Issue № 73

Why not?

Because it’s crazy. It’s insane. It will never work. You’ll hear this a lot if you have a lot of far-out ideas. “Moonshots” is the term I prefer for such ideas, or a really big swing.

And then in an instant he realised that rather than building a cable through the wildernesses of Newfoundland and Nova Scotia in the hope of saving a couple of days’ transmission time for the telegraph, one could build a cable directly from Newfoundland to Ireland, under the narrowest point of the entire Atlantic Ocean. If he was able to do that, it would reduce the time for a message to pass between the two greatest cities in the nineteenth-century world from a matter of days to just a few seconds.

~ from,

Why not, indeed. Because what if your idea actually worked?


There is no good in arguing with the inevitable. The only argument available with an east wind is to put on your overcoat.

~ Lowell


I’ve now done a lot of recorded conversations for podcasts. I’ve spent a lot of money, and I’ve spent a vast amount of time. I’ve had every imaginable problem. I’ve been stressed out. I’ve literally worked myself to exhaustion and illness.

The line from Zeno was that we were given two ears and one mouth for a reason. That reason? To listen more than we talk.

To learn from people who can teach us. To find something that makes us better.

~ Ryan Holiday from,

The rewards I’ve gotten—the things I’ve learned and the people I’ve met and the experiences I’ve had—have been worth every penny and every moment and every hardship.

The opportunity to speak with hundreds of people (most of whom I’d never have crossed paths with, let alone had a good conversation with) is priceless.


Gratitude is like the good faith of traders—it maintains commerce; And we often pay, not because it is just to discharge our debts, but that we may more readily find people to trust us.

~ Rochefoucauld

It never gets easier

Very early in my rediscovery of movement, someone said: What was once your workout, will one day be your warmup. It’s both motivating (simply do what you can, today, and the changes will come) and inspiring (it implies that the people far ahead, at one time, were here, where I am today). I can now see in hindsight that it is an expansive perspective: One will expand their capabilities as one expands one’s practice to bigger and better things.
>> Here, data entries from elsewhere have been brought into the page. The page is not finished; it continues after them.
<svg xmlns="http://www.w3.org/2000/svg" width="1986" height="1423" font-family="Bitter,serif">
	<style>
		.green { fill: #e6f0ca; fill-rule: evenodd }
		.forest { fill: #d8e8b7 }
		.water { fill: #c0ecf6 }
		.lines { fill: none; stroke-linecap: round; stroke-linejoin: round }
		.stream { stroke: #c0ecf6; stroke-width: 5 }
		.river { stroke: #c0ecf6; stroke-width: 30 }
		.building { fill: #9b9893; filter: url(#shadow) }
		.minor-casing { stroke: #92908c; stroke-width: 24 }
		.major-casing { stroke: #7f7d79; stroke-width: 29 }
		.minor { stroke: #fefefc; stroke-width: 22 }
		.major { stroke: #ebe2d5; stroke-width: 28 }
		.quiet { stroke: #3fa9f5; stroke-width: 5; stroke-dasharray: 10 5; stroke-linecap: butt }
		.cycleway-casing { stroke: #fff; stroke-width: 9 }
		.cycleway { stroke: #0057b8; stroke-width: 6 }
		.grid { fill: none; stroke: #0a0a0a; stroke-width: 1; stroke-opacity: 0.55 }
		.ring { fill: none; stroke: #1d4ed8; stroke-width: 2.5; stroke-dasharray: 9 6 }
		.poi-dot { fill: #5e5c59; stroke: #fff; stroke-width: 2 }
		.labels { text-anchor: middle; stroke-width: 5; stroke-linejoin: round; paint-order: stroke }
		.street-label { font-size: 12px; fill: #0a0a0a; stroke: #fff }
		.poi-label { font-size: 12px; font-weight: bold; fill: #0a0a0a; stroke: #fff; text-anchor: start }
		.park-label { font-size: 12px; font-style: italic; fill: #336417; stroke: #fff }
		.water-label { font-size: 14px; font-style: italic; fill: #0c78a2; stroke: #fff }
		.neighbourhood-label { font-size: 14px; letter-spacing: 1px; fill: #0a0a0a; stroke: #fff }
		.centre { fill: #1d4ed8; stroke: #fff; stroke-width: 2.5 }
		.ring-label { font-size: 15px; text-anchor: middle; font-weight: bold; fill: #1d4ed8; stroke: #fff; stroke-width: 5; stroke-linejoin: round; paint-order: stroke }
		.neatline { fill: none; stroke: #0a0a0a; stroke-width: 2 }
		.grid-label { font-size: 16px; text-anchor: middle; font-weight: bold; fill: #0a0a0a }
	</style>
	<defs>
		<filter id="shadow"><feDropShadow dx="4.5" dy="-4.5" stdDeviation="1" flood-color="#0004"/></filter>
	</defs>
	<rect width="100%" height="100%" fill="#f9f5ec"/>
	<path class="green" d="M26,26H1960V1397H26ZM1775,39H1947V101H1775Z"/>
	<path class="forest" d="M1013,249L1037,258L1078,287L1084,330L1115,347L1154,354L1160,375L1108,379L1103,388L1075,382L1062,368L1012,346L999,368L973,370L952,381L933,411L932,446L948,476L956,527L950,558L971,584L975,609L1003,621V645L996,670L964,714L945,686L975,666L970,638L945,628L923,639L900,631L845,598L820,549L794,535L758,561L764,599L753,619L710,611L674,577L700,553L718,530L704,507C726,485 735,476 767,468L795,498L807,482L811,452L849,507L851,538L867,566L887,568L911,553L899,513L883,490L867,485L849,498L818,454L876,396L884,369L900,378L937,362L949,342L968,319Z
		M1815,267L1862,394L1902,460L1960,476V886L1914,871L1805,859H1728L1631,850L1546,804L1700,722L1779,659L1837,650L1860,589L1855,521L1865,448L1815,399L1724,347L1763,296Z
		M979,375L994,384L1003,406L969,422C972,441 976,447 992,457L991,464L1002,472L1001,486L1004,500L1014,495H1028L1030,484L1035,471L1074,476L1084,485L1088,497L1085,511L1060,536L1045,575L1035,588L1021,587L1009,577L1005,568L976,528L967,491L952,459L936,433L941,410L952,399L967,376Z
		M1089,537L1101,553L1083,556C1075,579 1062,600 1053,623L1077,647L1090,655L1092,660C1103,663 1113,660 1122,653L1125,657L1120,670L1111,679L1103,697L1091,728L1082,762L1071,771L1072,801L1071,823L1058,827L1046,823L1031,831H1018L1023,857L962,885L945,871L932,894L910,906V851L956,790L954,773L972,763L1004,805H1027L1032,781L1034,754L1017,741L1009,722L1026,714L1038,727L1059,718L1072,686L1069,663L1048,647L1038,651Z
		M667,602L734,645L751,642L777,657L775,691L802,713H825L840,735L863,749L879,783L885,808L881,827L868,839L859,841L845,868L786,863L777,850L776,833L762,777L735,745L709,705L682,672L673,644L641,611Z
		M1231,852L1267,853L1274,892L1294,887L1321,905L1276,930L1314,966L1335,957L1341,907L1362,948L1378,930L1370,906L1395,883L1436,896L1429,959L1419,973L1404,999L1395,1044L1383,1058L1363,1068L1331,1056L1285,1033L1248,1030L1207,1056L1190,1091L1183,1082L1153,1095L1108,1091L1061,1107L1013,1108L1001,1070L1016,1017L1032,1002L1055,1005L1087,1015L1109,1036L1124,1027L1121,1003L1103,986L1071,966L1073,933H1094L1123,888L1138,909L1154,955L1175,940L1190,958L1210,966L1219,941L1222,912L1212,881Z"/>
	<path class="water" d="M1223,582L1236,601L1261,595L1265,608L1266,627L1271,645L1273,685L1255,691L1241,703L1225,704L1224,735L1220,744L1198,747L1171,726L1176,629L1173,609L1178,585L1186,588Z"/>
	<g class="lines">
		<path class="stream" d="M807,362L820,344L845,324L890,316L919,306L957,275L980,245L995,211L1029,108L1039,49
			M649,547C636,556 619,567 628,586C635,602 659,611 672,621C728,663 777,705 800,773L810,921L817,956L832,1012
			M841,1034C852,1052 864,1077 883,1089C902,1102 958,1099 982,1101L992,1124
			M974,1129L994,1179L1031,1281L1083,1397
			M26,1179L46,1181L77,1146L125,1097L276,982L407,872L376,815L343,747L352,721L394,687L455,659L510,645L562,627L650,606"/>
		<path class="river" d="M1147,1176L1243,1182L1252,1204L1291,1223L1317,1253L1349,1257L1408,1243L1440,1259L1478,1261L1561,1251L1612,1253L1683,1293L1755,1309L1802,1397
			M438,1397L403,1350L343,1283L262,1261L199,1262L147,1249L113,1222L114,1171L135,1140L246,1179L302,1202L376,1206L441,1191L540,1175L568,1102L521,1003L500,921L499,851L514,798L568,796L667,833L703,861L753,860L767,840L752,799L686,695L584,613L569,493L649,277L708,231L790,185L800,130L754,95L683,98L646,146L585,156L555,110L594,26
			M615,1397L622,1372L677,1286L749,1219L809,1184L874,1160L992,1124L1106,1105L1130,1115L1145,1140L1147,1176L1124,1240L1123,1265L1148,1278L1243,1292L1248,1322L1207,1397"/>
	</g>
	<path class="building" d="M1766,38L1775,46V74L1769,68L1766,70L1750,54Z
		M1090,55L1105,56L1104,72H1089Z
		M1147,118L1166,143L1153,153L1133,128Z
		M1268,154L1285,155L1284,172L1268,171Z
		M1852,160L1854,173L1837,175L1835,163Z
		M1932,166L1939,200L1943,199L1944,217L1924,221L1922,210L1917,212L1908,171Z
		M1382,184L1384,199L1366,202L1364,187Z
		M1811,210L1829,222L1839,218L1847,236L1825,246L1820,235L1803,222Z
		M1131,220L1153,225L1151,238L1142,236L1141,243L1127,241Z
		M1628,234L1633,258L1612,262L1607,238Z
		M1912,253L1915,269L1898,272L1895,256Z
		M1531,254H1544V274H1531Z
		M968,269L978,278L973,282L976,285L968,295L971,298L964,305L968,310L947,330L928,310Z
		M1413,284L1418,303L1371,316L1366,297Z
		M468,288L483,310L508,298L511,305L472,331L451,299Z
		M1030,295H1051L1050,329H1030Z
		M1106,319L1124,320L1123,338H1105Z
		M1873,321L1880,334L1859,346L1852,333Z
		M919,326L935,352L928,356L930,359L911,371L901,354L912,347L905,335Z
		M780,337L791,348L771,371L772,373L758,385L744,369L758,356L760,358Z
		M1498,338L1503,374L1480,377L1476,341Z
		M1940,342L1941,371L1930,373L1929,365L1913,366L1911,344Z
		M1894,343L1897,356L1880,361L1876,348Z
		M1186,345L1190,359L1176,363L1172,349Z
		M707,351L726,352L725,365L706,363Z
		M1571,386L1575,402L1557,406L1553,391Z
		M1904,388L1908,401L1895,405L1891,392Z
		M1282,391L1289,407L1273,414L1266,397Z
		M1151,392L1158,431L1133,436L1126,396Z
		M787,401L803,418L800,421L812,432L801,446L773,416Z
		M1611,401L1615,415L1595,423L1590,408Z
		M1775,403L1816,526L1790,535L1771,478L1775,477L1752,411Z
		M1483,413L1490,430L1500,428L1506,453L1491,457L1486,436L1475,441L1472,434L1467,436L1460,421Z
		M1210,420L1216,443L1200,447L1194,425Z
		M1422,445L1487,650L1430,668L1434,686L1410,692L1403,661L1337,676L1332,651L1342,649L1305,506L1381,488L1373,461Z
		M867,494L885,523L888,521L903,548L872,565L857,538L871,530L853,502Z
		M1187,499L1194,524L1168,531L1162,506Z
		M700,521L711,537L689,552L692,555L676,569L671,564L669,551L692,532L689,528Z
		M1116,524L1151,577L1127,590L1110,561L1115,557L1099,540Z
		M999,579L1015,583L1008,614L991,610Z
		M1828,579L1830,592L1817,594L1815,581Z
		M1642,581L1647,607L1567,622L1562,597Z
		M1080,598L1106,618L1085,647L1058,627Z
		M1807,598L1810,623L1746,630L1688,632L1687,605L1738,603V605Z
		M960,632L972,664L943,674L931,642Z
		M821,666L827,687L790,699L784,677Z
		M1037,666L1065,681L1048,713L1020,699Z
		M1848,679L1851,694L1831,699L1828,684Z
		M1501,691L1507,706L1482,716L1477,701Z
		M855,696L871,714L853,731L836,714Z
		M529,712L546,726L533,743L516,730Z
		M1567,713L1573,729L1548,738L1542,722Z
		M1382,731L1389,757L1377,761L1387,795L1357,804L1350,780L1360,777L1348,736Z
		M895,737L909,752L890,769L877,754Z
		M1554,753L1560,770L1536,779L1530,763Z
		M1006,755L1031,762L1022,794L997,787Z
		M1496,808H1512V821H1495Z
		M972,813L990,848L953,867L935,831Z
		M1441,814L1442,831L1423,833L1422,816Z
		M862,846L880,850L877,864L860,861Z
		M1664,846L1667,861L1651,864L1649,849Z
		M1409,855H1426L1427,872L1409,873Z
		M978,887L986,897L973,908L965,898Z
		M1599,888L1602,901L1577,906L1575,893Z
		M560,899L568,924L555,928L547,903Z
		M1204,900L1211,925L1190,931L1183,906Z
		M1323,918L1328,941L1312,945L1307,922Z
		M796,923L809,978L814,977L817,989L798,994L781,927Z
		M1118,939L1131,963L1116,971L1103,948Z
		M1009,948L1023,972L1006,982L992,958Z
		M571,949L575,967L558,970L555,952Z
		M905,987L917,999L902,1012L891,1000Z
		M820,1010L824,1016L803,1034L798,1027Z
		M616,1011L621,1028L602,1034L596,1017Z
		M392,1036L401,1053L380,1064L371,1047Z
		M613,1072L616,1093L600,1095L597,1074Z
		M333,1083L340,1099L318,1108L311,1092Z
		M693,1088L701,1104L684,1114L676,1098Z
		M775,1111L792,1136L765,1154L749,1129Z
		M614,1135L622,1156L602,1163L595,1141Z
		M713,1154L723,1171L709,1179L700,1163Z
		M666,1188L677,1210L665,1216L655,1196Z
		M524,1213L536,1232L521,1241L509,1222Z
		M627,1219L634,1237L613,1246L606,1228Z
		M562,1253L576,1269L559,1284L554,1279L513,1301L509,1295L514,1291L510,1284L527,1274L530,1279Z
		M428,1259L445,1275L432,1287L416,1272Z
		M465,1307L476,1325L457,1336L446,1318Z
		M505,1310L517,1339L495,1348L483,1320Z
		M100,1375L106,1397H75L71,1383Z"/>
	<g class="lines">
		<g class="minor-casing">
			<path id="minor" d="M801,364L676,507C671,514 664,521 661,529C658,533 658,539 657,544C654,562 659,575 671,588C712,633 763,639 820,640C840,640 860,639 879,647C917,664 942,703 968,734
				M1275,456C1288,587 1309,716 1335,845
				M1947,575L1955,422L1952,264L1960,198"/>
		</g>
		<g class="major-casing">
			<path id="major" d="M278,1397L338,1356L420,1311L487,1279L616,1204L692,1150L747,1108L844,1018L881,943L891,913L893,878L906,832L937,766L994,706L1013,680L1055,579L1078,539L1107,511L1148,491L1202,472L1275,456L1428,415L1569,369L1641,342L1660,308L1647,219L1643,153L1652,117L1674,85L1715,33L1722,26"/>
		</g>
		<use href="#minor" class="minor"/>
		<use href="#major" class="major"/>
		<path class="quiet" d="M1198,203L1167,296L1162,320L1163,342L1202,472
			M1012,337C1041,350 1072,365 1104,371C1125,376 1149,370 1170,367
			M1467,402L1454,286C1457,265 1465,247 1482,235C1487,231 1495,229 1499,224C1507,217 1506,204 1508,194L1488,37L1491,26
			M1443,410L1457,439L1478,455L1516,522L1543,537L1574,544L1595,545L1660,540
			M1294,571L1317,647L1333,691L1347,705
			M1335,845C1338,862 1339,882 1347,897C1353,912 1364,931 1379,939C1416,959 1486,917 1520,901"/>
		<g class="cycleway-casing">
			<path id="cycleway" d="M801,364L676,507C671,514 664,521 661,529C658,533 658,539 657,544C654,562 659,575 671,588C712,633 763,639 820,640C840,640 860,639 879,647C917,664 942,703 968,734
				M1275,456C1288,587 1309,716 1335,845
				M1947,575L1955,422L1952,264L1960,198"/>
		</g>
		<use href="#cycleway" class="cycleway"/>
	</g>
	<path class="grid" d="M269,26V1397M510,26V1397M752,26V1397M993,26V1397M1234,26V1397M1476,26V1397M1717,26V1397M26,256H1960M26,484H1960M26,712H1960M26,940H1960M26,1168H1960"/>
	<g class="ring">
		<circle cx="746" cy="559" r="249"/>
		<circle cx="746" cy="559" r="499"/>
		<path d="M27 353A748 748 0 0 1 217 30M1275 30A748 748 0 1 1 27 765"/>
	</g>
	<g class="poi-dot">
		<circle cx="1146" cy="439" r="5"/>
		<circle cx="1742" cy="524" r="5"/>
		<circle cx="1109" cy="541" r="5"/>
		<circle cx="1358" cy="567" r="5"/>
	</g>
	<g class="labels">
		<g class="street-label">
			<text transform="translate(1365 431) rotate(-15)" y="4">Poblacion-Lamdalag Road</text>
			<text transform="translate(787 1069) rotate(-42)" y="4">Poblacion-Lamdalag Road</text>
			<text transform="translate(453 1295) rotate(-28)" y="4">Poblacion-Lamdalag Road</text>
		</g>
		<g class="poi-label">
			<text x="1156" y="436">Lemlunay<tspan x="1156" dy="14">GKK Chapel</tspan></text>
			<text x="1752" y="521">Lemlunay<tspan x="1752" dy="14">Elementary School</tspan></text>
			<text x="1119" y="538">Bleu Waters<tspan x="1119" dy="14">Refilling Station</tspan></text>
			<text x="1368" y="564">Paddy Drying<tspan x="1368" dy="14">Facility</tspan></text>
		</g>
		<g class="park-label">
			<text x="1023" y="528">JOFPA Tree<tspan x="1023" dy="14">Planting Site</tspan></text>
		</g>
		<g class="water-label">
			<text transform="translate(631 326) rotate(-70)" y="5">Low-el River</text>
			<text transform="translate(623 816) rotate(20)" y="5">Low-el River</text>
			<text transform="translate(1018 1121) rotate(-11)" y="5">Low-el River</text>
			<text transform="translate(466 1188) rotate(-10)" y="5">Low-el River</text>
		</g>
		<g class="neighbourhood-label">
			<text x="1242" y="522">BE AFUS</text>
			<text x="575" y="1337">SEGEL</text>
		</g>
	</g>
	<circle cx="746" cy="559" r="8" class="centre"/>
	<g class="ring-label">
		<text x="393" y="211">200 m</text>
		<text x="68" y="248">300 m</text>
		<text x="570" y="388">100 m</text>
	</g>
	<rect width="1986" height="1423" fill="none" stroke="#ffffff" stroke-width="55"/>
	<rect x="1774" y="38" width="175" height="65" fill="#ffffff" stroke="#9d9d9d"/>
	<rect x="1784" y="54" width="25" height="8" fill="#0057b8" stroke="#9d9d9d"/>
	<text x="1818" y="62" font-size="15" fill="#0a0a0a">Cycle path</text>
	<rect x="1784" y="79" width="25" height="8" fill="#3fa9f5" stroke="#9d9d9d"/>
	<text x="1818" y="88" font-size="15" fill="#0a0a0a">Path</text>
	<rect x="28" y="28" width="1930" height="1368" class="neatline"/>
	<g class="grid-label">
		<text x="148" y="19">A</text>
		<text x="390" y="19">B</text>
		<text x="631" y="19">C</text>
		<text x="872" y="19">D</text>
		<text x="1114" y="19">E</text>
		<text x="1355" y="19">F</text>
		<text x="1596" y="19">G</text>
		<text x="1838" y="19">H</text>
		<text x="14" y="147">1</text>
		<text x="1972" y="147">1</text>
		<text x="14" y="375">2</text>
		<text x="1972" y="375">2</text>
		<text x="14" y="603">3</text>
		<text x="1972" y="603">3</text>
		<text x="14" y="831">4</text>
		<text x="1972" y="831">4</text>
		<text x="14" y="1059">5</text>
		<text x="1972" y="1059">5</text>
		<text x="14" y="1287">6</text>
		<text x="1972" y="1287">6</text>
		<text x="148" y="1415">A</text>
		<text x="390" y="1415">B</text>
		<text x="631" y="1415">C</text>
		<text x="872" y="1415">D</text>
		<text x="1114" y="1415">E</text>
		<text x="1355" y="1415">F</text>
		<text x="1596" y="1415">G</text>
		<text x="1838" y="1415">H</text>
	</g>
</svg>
Years later I realised that the answer to this question is: everything. There can be more articulation of the toes; rotation can be made more extreme; even that ineffable quality of artistry can be developed. It’s often thought that the greater your prowess, the easier your performance becomes. However, as I progressed upward through the ranks of the ballet world, I saw that this wasn’t the case.

~ Barbara Gail Montero from,

Years into my rediscovery of movement, I realized it was truly a mastery practice. Something which can be done, forever, just for the process.
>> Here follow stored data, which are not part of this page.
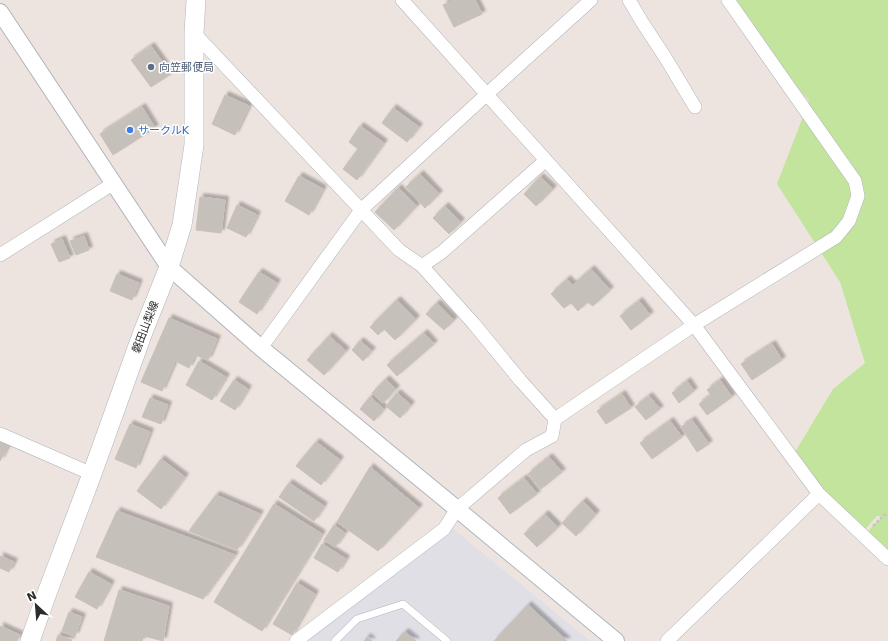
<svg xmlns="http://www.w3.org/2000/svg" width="888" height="641" font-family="'DejaVu Sans','Noto Sans JP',sans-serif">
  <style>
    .industrial { fill: #e0dfe6 }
    .green { fill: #c3e49c }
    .building { fill: #c6c0ba; stroke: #c9c0b8; filter: url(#shadow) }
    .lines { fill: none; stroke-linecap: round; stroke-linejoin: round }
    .service-casing { stroke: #afb4bc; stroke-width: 8 }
    .minor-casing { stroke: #afb4bc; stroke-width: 14 }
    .tertiary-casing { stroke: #afb4bc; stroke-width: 18 }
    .secondary-casing { stroke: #afb4bc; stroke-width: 20 }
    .path { stroke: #c4c4c4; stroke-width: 2.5; stroke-dasharray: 3 2; stroke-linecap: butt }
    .service { stroke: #fff; stroke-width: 7 }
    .minor { stroke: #fff; stroke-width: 13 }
    .tertiary { stroke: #fff; stroke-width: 16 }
    .secondary { stroke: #fff; stroke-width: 19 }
    .service-dot { fill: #5c6f8a; stroke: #fff; stroke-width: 1.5 }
    .shop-dot { fill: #3f7fe0; stroke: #fff; stroke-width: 1.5 }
    .labels { text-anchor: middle; stroke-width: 3; stroke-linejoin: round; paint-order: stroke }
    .service-label { font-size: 11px; fill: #4e5e75; stroke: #fff; text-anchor: start }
    .shop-label { font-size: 11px; fill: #366cbe; stroke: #fff; text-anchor: start }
    .street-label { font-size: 11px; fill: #2c2c2c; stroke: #fff }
  </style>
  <defs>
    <filter id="shadow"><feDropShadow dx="3.5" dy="-3.5" stdDeviation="1" flood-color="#0004"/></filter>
  </defs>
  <rect width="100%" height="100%" fill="#eee4df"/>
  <path class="industrial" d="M452 528 590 641H298Z"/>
  <path class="green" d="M728 0H888V559L863 536 883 516H877L861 534 792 457 833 389 865 363 840 282 777 184 809 101 756 39Z"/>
  <path class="building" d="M454 0H475L482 14 454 27 443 5Z
    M151 46 171 74 151 87 131 60Z
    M225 95 249 106 235 135 212 124Z
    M142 107 155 128 113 155 100 134Z
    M393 108 419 127 407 142 382 123Z
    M360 126 384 143 357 180 343 169 358 149 349 142Z
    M420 174 439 194 425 208 406 187Z
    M299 176 323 189 309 215 285 201Z
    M540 177 553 189 536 206 524 194Z
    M398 188 417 206 394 230 375 212Z
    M200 197 225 200 221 233 196 230Z
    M237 205 257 215 246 237 227 228Z
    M445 206 461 222 449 234 433 218Z
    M84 236 89 250 76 255 70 241Z
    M62 239 70 258 59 262 51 244Z
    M591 269 610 290 593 306 587 302 578 311 571 303 564 308 551 294 567 279 573 285Z
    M259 272 277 283 257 314 239 302Z
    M117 274 139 283 132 300 110 291Z
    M397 300 416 319 395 340 384 329 378 335 370 327Z
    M639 301 650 315 631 330 620 316Z
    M437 303 454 320 444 330 426 314Z
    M169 318 217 339 208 360 195 355 189 368 175 361 162 391 141 382Z
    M424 333 434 344 397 376 387 365Z
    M329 336 346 351 324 375 307 360Z
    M360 341 372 351 363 361 352 350Z
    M772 344 782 360 752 380 741 364Z
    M199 361 226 377 212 400 186 385Z
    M386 379 396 389 383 403 372 393Z
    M234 380 248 389 235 410 220 401Z
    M720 380 732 397 707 415 699 404 711 395 707 390Z
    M687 381 694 391 679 403 672 393Z
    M397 393 411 405 400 418 386 406Z
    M622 394 631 408 606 424 597 411Z
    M649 396 660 409 646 420 635 407Z
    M370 397 384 409 374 421 360 409Z
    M150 398 168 405 161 424 142 417Z
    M692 420 709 444 697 452 681 427Z
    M670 421 682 437 652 459 640 443Z
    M130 424 150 432 136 468 115 459Z
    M0 442 8 446 0 461Z
    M316 442 340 460 321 485 296 466Z
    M549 457 562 472 541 489 528 474Z
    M161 459 185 477 161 509 137 491Z
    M370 467 419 508 378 551 337 522Z
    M524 478 537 494 510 514 498 498Z
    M289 483 324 506 314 521 279 497Z
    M216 495 260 514 237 550 189 531Z
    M583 501 596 514 576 536 562 523Z
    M274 504 322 534 262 631 214 602Z
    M117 511 235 555 203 599 96 557Z
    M545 514 558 527 537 547 524 534Z
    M334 525 345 533 335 547 324 540Z
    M322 544 346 559 338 572 314 558Z
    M0 556 14 562 9 572 0 568Z
    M89 572 111 584 97 609 75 597Z
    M297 583 315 594 292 635 273 624Z
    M119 590 169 606 163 641 144 636 142 641H104Z
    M528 605 567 641H494Z
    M69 612 82 617 75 636 62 631Z
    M0 626 20 635 17 641H0Z
    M405 632 416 641H396Z
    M58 635 72 640 71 641H56Z
    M367 637 372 641H364Z"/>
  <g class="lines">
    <defs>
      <path id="service" d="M335 641 357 619 403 604 447 641"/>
      <path id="minor" d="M402 0 694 325 819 494 888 559
        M629 0 642 22 665 57 695 107
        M194 33 399 250 422 266 474 324 520 380 555 419
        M0 255 114 183
        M422 266 442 252 546 160
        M261 348 361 210 487 94 591 0
        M0 434 92 474
        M296 641 444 529 457 509 526 450 552 436 555 419 694 325 836 237 849 221 858 196 855 181 728 0
        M667 641 819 494"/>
      <path id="tertiary" d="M0 12 169 267 261 348 457 509 616 641"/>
      <path id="secondary" d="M30 641 47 593 92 474 143 332 169 267 182 225 194 145V33L196 0"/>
    </defs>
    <use href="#service" class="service-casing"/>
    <use href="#minor" class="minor-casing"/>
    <use href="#tertiary" class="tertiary-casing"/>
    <use href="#secondary" class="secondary-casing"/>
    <path class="path" d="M873 526 884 515H888"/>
    <use href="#service" class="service"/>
    <use href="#minor" class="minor"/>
    <use href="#tertiary" class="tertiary"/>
    <use href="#secondary" class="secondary"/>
  </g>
  <circle class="service-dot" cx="151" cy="67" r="4"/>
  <circle class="shop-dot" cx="130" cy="130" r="4"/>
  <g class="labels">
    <g class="service-label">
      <text x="159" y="71">向笠郵便局</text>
    </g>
    <g class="shop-label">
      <text x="138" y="134">サークルK</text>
    </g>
    <g class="street-label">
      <text transform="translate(145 327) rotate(-69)" y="4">磐田山梨線</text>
    </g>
  </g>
  <g transform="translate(36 605) rotate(334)" stroke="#ffffff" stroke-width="3" paint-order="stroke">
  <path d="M0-3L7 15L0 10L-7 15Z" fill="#2c2c2c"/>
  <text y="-6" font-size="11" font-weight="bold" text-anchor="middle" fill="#2c2c2c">N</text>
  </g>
</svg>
And just now, it’s occurred to me that this is also true: What was once my warmup, will always contain enough challenge to also be my workout.


Pick an arbitrary, stupid goal, become totally involved in it, and pursue it with vigor, and what happens to you in that pursuit is your life.

~ Kenny Shopsin

From scratch

Clear cut and plant. Clear cut and plant. I’m not sure, but this doesn’t feel like a great idea. I started reading this article thinking it wasn’t going to be _that_interesting. I was wrong. I’ve moved through forest where there are no trails: doing boundary monitoring and corridor maintenance for the Appalachian Trail Council, and bush–whacking towards rock climbing. It’s type-2 fun. But reading about what these super-humans do to move through clear-cut “blocks”… *shudders* that’s definitely type-3 fun.

Up in the sparsely populated wildernesses of the north, meanwhile, logging companies work 24/7 to fell trees for lumber, leaving behind ‘cut blocks’ – bleak fields of stumps, mulch, roots and detritus covering thousands of hectares. Following in their wake come hordes of seasonal tree planters, who drive for miles up dangerous roads to enter these remote areas. Staying in basic bush camps, off the grid and armed only with shovels and bags of saplings, they set about creating new forests from scratch.

~ uncredited, from

“Fun” comes in 3 types: Type-1 fun is fun in the moment. Type-2 fun isn’t fun now, but we’re really going to enjoy this once we get past this sucky part, even more so as soon as we’re done, and especially years from now when we retell this story. Type-3 fun isn’t fun now, mistakes have been made, life choices need reconsidering and this is actually going to be a cautionary tale when retold.